The P versus NP problem is a cornerstone of theoretical computer science, asking whether problems that are easy to check are also easy to solve. "Easy" here means solvable in polynomial time, where the computation time grows proportionally to the input size. While this problem's origins can be traced to John Nash's 1955 letter, its formalization is credited to Stephen Cook and Leonid Levin. Despite decades of research, a definitive answer remains elusive. Central to this question is the concept of NP-completeness.
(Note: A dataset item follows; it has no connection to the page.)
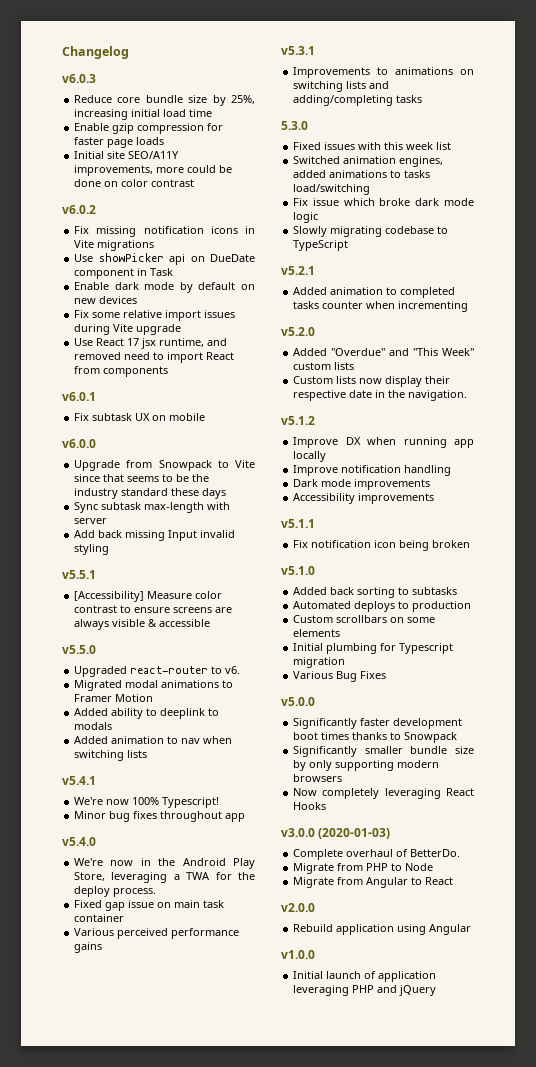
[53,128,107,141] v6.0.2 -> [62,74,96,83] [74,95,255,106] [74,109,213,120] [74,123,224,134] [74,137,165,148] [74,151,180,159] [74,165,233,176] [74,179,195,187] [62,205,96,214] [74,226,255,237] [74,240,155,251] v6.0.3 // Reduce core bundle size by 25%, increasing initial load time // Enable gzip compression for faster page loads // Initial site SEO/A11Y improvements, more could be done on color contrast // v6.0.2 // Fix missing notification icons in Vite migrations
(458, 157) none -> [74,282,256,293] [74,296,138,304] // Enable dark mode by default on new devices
If even one NP-complete problem could be solved efficiently, it would imply that all problems in NP could be solved efficiently, proving P equals NP. This research proposes that EXACT CLOSURE, a notoriously difficult NP-complete problem, can be solved efficiently, thereby potentially establishing the equivalence of P and NP. This work is an expansion and refinement of the article "Note for the P versus NP problem", published in IPI Letters.

P versus NP is considered as one of the most fundamental open problems in computer science. This consists in knowing the answer of the following question: Is P equal to NP? It was essentially mentioned in 1955 from a letter written by John Nash to the United States National Security Agency. However, a precise statement of the P versus NP problem was introduced independently by Stephen Cook and Leonid Levin. Since that date, all efforts to find a proof for this problem have failed. Another major complexity class is NP-complete. It is well-known that P is equal to NP under the assumption of the existence of a polynomial time algorithm for some NP-complete. We show that the Monotone Weighted Xor 2-satisfiability problem (MWX2SAT) is NP-complete and P at the same time. Certainly, we make a polynomial time reduction from every directed graph and positive integer k in the K-CLOSURE problem to an instance of MWX2SAT. In this way, we show that MWX2SAT is also an NP-complete problem. Moreover, we create and implement a polynomial time algorithm which decides the instances of MWX2SAT. Consequently, we prove that P = NP.